Stored items:

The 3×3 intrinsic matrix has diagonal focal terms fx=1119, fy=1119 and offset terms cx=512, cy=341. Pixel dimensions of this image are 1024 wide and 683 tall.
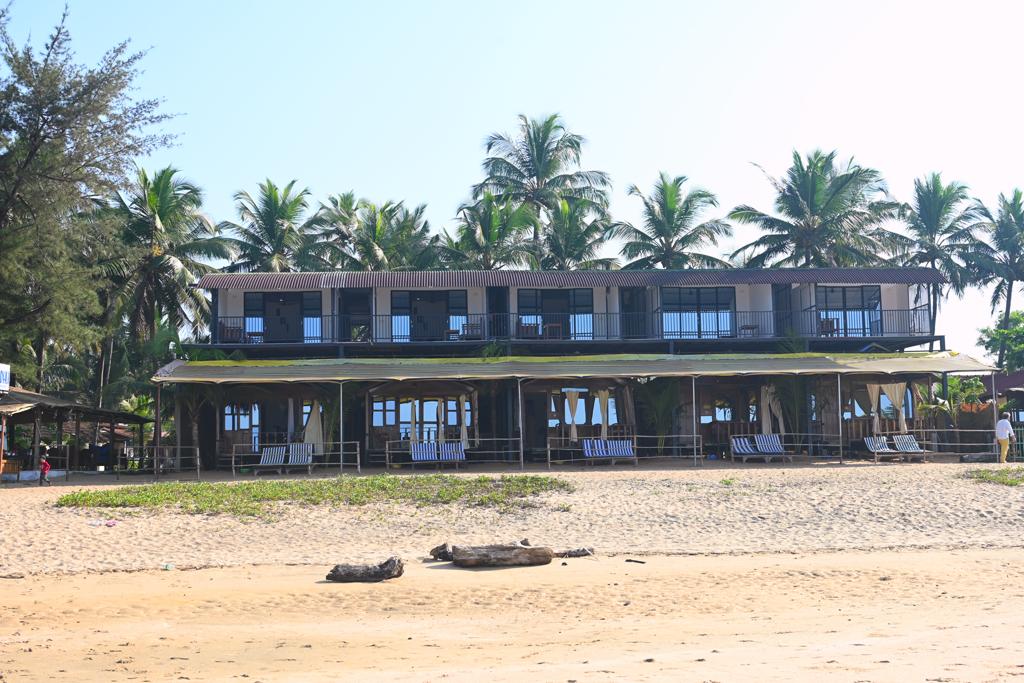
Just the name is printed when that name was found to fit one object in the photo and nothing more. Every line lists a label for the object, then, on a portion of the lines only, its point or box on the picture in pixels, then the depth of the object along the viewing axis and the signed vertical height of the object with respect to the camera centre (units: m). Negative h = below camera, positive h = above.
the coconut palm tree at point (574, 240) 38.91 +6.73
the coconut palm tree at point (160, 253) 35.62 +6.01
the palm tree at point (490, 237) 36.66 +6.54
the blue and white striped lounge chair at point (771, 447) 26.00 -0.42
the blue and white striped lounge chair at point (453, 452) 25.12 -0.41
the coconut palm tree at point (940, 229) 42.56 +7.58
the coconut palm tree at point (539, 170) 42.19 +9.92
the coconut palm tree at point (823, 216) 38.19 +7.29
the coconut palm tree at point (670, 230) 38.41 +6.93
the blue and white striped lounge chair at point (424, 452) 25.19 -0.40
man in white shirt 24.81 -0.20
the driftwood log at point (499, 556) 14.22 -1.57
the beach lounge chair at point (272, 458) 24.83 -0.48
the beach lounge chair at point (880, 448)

==

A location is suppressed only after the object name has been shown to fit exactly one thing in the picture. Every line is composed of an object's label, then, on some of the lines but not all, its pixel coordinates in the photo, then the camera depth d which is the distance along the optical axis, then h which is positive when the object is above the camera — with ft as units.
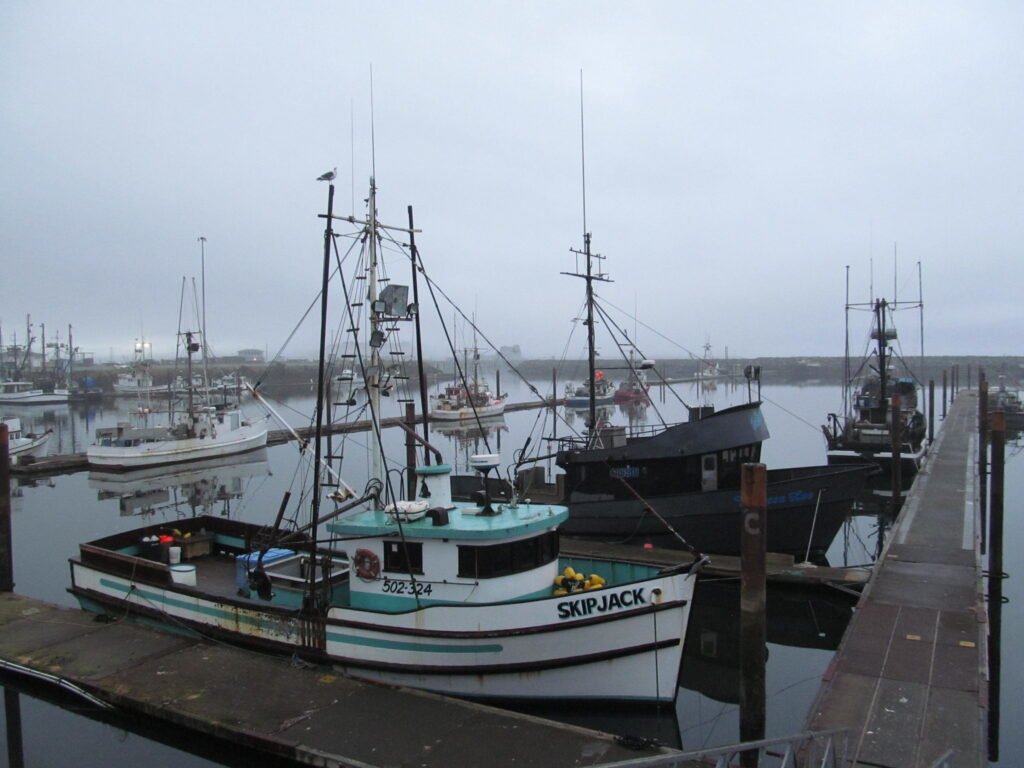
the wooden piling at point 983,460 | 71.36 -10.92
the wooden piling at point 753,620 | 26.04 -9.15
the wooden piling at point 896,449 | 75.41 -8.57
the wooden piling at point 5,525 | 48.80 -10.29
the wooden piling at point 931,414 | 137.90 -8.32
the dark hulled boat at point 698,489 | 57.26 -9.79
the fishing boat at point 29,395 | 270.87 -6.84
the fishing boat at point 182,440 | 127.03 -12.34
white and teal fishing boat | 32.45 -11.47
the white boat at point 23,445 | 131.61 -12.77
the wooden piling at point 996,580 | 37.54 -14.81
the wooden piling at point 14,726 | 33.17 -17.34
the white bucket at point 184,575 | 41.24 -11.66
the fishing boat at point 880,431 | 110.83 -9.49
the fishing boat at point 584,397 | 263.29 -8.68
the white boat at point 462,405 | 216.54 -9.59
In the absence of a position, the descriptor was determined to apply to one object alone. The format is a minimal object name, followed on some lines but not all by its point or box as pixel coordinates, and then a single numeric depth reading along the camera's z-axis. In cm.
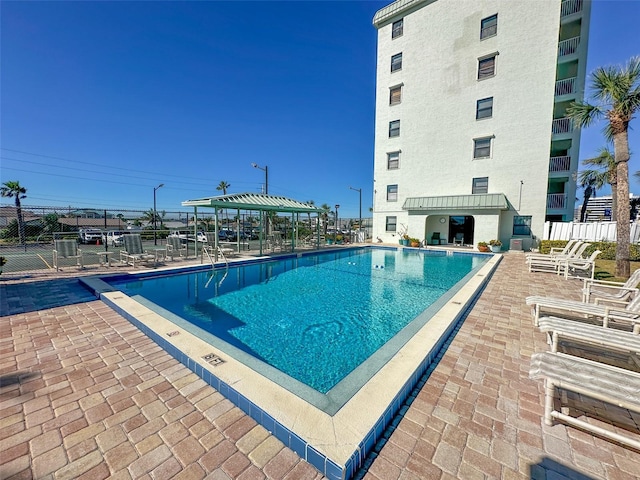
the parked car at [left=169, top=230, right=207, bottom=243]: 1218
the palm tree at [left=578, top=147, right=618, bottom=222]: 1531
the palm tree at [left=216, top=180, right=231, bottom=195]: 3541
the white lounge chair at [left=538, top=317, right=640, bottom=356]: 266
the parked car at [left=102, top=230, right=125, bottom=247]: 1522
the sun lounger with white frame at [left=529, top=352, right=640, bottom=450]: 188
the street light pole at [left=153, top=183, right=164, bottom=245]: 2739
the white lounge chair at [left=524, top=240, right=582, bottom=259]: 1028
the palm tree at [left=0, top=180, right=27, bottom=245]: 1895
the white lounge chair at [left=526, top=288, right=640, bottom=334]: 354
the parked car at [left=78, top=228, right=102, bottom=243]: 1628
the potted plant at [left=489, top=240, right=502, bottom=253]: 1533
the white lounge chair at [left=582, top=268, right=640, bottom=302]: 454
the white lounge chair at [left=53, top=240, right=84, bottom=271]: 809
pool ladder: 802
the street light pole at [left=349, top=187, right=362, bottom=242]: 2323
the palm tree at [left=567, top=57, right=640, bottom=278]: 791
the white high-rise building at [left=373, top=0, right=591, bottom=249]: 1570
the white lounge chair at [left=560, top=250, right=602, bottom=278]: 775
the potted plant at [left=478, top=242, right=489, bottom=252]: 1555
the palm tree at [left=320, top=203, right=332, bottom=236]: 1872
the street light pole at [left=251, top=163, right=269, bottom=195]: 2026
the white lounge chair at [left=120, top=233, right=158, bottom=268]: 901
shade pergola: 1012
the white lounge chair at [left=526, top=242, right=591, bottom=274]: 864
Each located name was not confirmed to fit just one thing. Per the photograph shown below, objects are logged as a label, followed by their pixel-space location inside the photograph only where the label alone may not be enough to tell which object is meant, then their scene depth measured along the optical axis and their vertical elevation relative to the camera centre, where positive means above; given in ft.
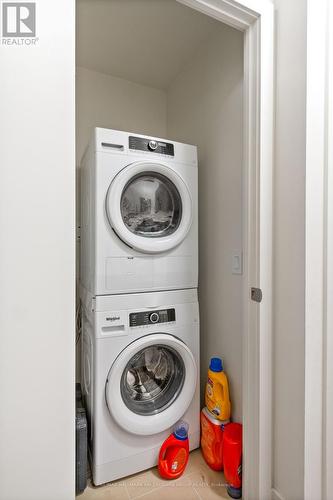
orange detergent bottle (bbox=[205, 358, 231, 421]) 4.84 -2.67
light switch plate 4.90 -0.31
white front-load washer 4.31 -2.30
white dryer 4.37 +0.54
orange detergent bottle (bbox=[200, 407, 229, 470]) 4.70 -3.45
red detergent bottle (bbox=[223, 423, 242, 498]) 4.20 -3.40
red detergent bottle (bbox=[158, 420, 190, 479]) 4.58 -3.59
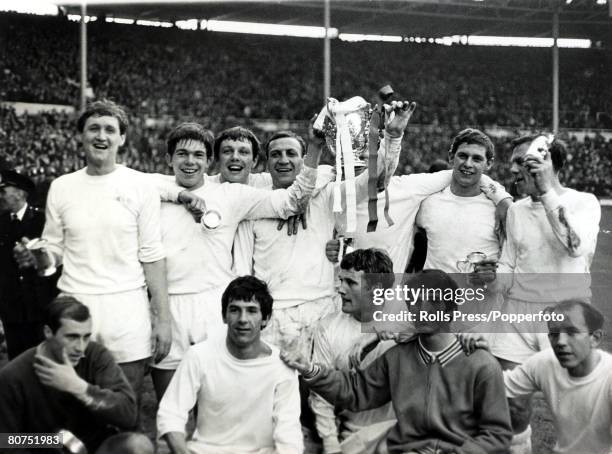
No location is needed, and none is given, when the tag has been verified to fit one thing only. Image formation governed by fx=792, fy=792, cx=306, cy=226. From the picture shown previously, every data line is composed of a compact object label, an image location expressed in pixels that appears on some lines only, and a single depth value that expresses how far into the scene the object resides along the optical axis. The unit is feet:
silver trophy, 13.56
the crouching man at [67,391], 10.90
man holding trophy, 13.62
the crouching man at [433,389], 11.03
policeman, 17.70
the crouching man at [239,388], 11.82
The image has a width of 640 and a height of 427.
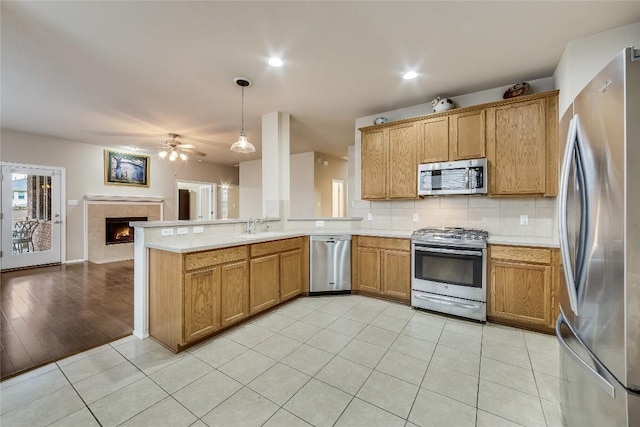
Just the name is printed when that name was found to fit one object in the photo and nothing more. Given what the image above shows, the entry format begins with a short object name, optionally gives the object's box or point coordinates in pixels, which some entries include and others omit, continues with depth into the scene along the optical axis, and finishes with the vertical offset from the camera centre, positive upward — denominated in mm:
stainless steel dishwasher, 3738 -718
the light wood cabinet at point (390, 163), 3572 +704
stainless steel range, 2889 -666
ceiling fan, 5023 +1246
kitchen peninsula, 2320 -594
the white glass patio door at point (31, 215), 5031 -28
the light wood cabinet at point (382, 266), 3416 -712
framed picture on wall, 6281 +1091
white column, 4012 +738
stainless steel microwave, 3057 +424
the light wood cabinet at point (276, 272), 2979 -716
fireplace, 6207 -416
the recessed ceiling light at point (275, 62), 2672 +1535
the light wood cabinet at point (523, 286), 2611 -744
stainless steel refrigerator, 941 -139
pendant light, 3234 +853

# WORK TASK
Could you reproduce, exactly, every line above from the line with "framed picture on wall, 6281 +1091" to the line with "pendant light, 3234 +853", and no other line? Both ends count.

# SOLUTION TO THE EXERCISE
framed picture on wall, 6281 +1091
white column, 4012 +738
stainless steel microwave, 3057 +424
the light wood cabinet at point (276, 272), 2979 -716
fireplace, 6207 -416
the recessed ceiling light at point (275, 62), 2672 +1535
the light wood cabinet at point (523, 286), 2611 -744
stainless steel refrigerator, 941 -139
pendant light, 3234 +853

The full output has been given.